Analysis of nutrients associated with tinnitus indicated that people eating foods with vitamin B 12 were less likely to report tinnitus. People who ate more fat, calcium, and iron tended to be more likely to have tinnitus. The researchers also added reported hearing difficulties as a variable to see whether dietary associations with tinnitus were dependent at all on hearing. However, results did not change significantly. This suggests that any effects of diet on tinnitus are independent of hearing.

Similar to tinnitus, eating fat and saturated fat were linked with more frequent reporting of hearing loss. Eating foods with vitamin D or high protein was associated with fewer reports of hearing loss. As may be expected, when the researchers analyzed the data looking for associations of diet with both hearing loss and tinnitus, similar associations were found with the exception of vitamin B 12 correlating with poorer hearing and high-protein diet no longer being associated with hearing.

Further research would be needed, of course, to determine whether the nutrients identified in this study may make someone more or less susceptible to hearing loss and tinnitus or perhaps whether a completely different factor may even be common to each.

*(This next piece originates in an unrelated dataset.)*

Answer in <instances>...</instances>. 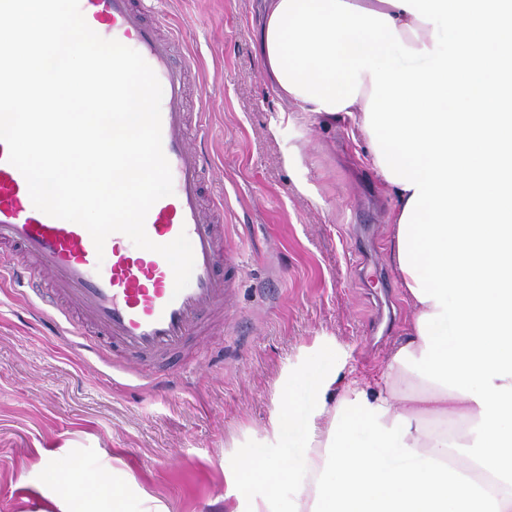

Perhaps people who eat more poorly are more social and exposed to a greater amount of loud noise. Nonetheless, there appears to be a correlation between diet and hearing loss and tinnitus. This study offers a stepping-stone to more advanced research looking at whether and how we might change diet to be less susceptible to these conditions.

1 P. Dawes, K. Cruickshanks, A. Marsden, D. Moore, & K. Munro. (2019). Relationship between diet, tinnitus, and hearing difficulties. Ear & Hearing, 41(2), 289–299.